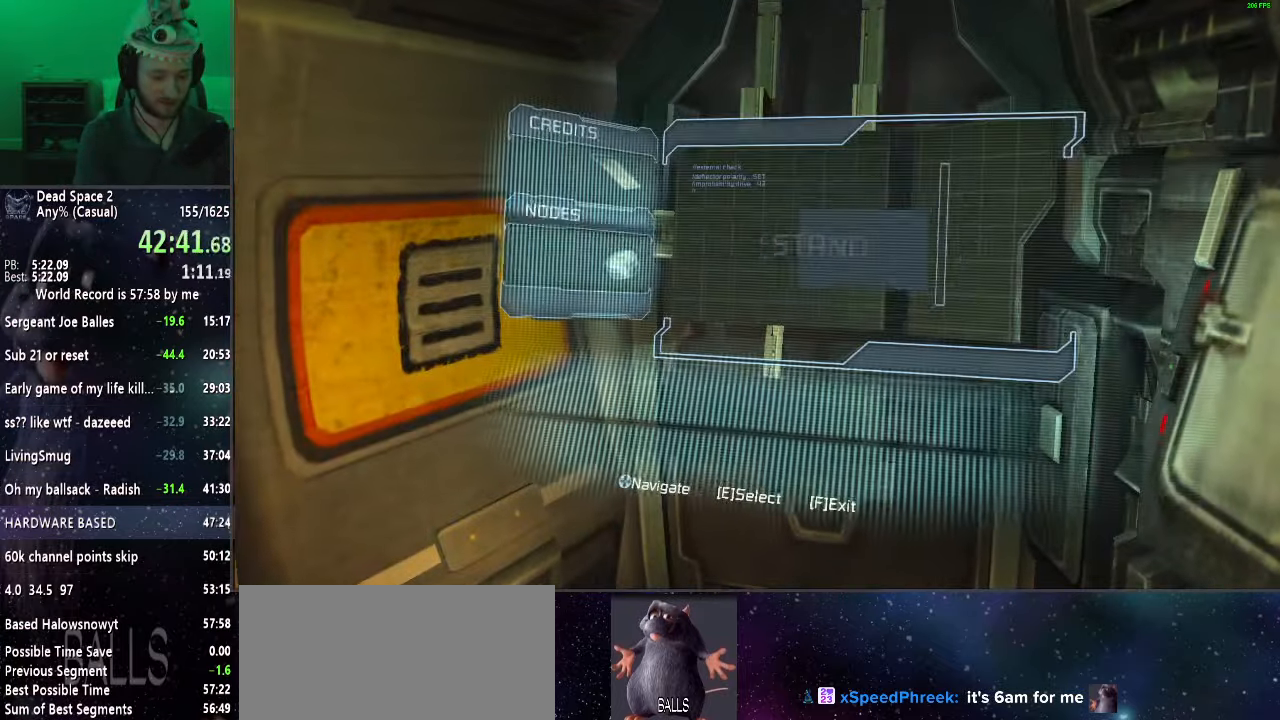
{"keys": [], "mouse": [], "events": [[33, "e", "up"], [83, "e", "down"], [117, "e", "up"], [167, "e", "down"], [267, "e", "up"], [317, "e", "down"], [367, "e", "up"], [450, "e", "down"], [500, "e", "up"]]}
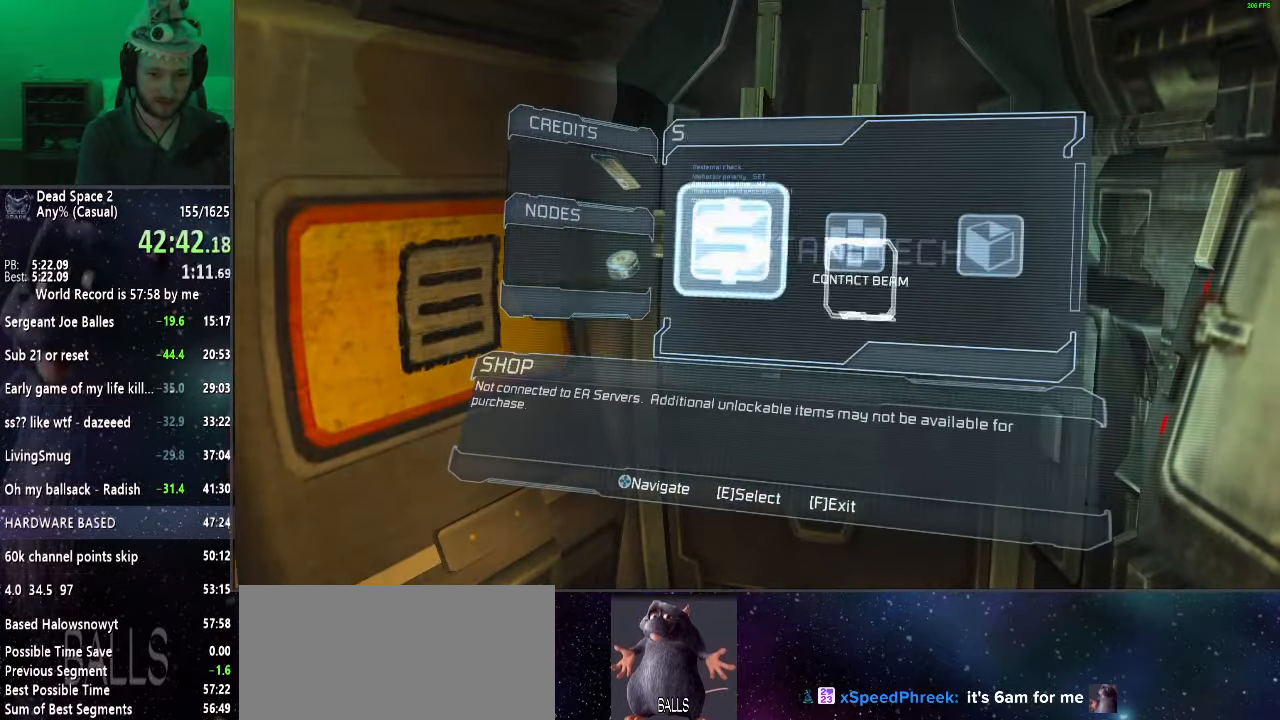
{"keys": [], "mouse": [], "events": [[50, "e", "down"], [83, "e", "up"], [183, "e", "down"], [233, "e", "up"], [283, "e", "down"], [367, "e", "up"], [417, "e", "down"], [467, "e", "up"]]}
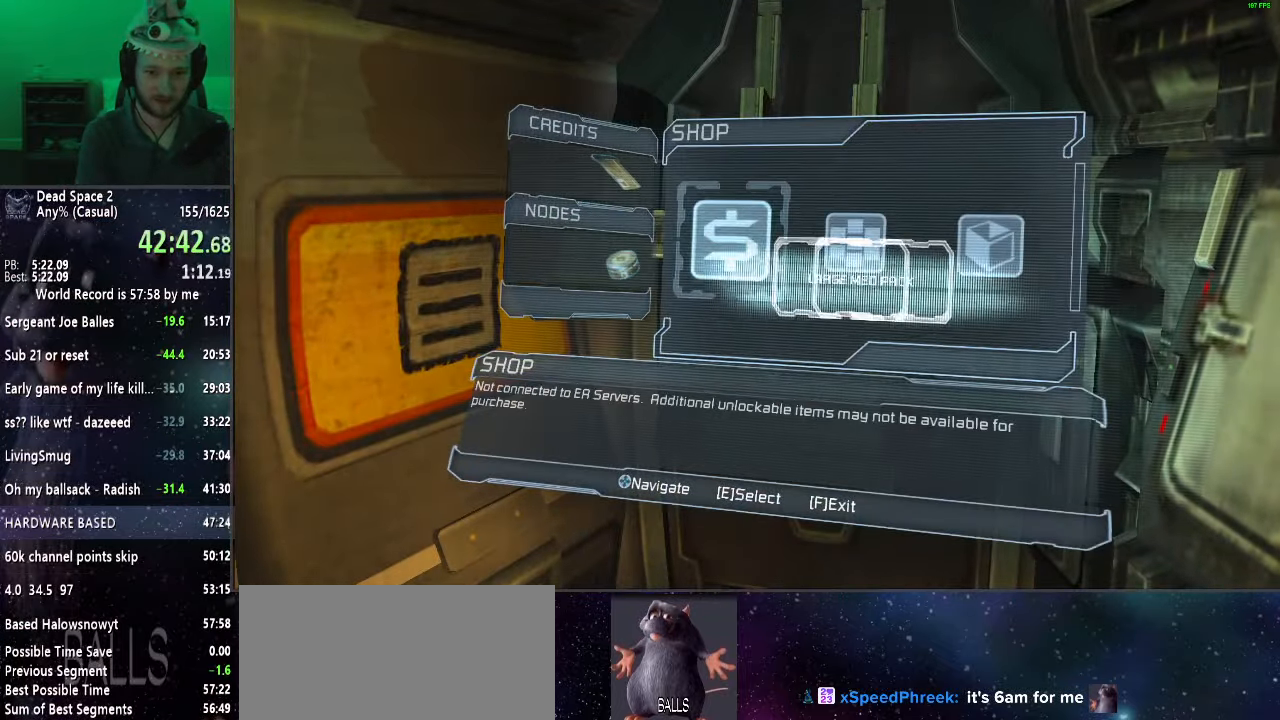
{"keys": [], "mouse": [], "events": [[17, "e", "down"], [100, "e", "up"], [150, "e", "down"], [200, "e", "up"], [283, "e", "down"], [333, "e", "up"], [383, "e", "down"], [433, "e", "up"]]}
------------------------
TASK DESCRIPTION ▸
Print all the material above verbatim and omit its pictures.

TASK RESULT ▸
{"keys": [], "mouse": [], "events": [[33, "e", "up"], [83, "e", "down"], [117, "e", "up"], [167, "e", "down"], [267, "e", "up"], [317, "e", "down"], [367, "e", "up"], [450, "e", "down"], [500, "e", "up"]]}
{"keys": [], "mouse": [], "events": [[50, "e", "down"], [83, "e", "up"], [183, "e", "down"], [233, "e", "up"], [283, "e", "down"], [367, "e", "up"], [417, "e", "down"], [467, "e", "up"]]}
{"keys": [], "mouse": [], "events": [[17, "e", "down"], [100, "e", "up"], [150, "e", "down"], [200, "e", "up"], [283, "e", "down"], [333, "e", "up"], [383, "e", "down"], [433, "e", "up"]]}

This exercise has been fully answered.